Some help must also come from the minority students themselves, whom we would urge to step back and take another look at their own situations from a different perspective. Specifically, whatever their personal backgrounds may have been, they are now among the elite and that status not only creates stress but ways of dealing with it. In reducing or managing stress of various kinds, it is often helpful to focus on the greater needs of others, say, those in minority communities across the country. For example, feelings of alienation and isolation at a Princeton, Yale, Claremont or Amherst are doubtless real, but surely they do not compare with the daily stress of a young black man in a crime-ravaged neighborhood whose priority is to avoid being shot by a neighbor or by the police. If students feel impelled to protest, perhaps there are worthier targets than occasional slights or slurs from fellow students or the sins of bygone figures.
Indeed, preoccupation with perceptions of campus hostility carries with it its own baggage. As Randall Kennedy observed:
Racism and its kindred pathologies are already big foes; there is no sustained payoff in exaggerating their presence, thus making them more formidable than they actually are.
Disturbing, too, is a related tendency to indulge in self-diminishment by displaying an excessive vulnerability to perceived and actual slights and insults. Some activists seem to have learned that invoking the rhetoric of trauma is an effective way of hooking into the consciences of solicitous authorities. Perhaps it is useful for purposes of eliciting certain short-term gains.
In the long run, though, reformers harm themselves by nurturing an inflated sense of victimization. A colleague of mine whose portrait was taped over exhibited the right spirit when he jauntily declared that it would take far more than tape to slow him down.

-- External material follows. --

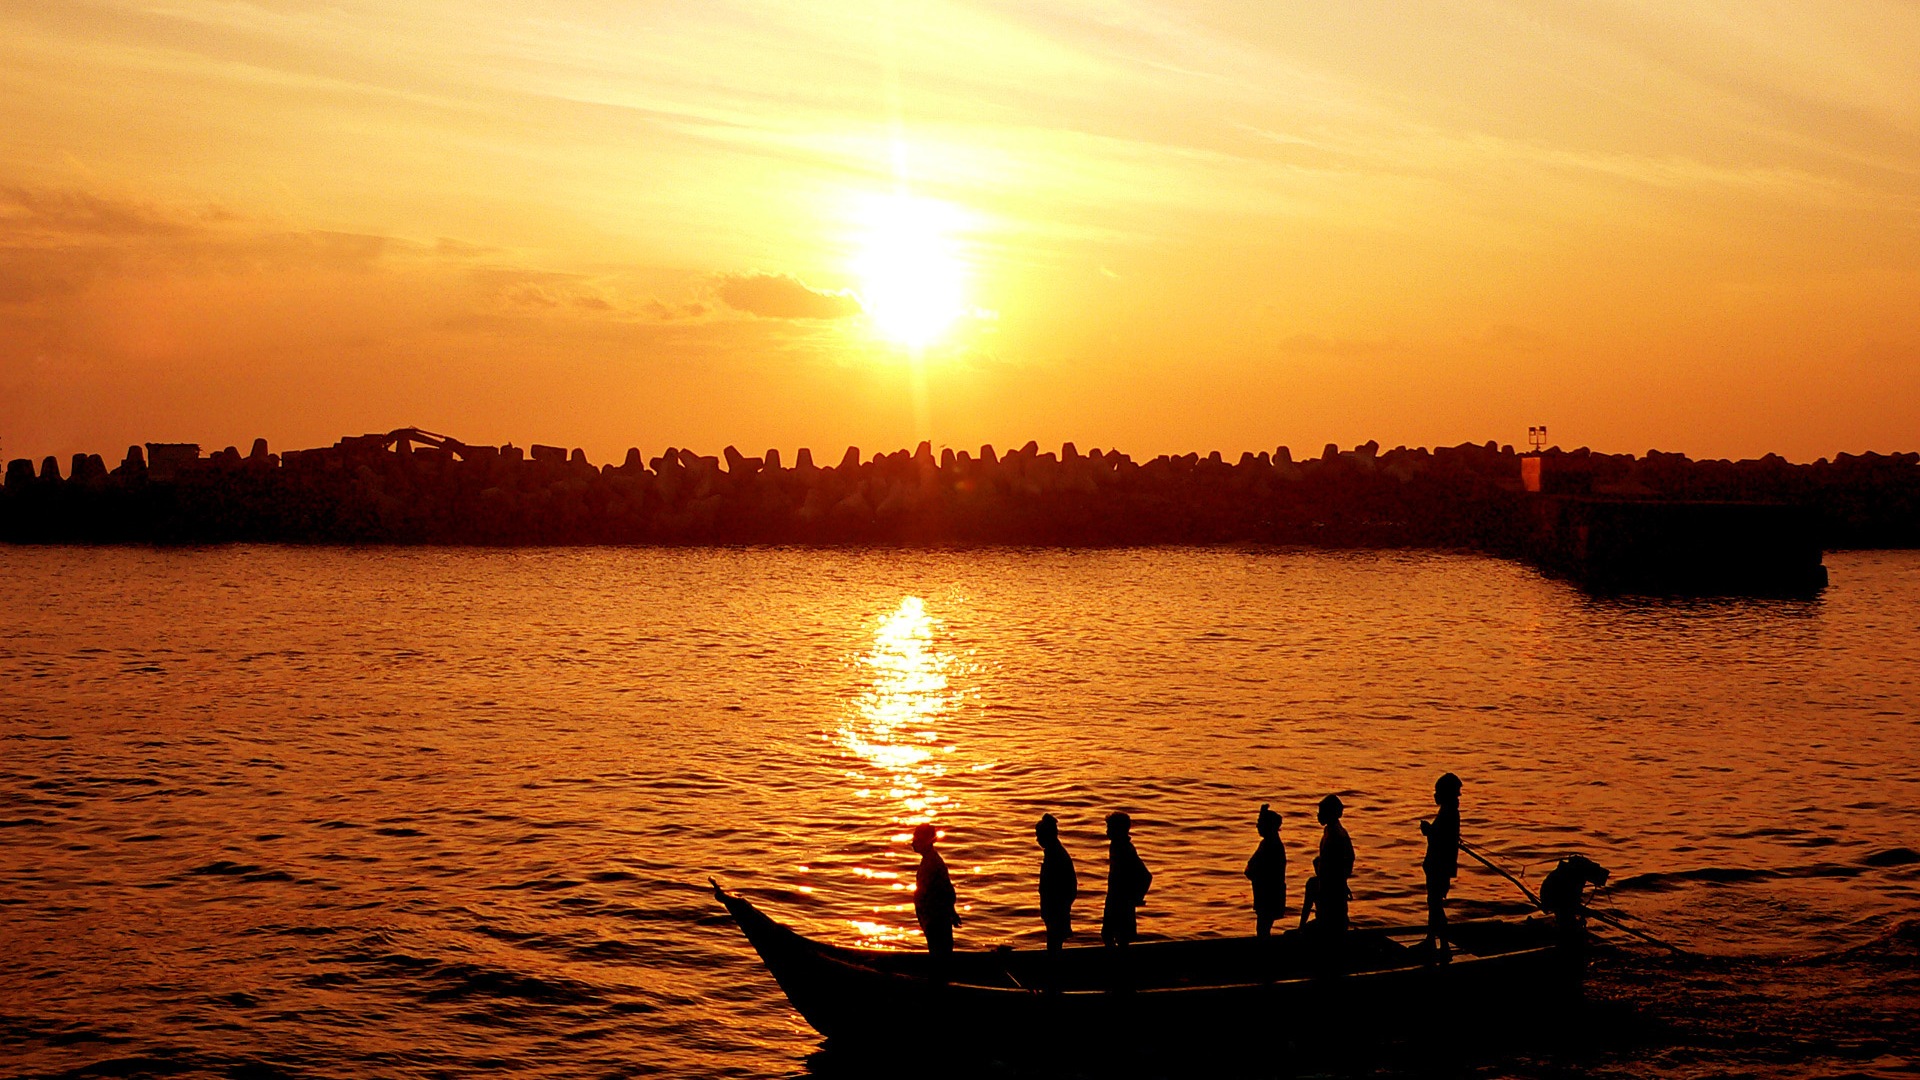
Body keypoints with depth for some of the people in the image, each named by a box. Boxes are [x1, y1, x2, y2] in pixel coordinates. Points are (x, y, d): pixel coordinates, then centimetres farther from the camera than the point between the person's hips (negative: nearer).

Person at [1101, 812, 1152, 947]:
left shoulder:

The “inflated sense of victimization” statement is very apt, and would seem to describe some of the campus protests. Current instances of victimization deserve a strong response, it is a stretch to see some of the recent campus protests as falling in this category. Many university students are inclined to be political and social activists, and I suspect they feel powerless to change most of the very real national and international issues that concern them. Local campus issues are much more within their grasp, whether historical or however inflated. Too bad when campus authorities are overly responsive, but they do often face a tough determination.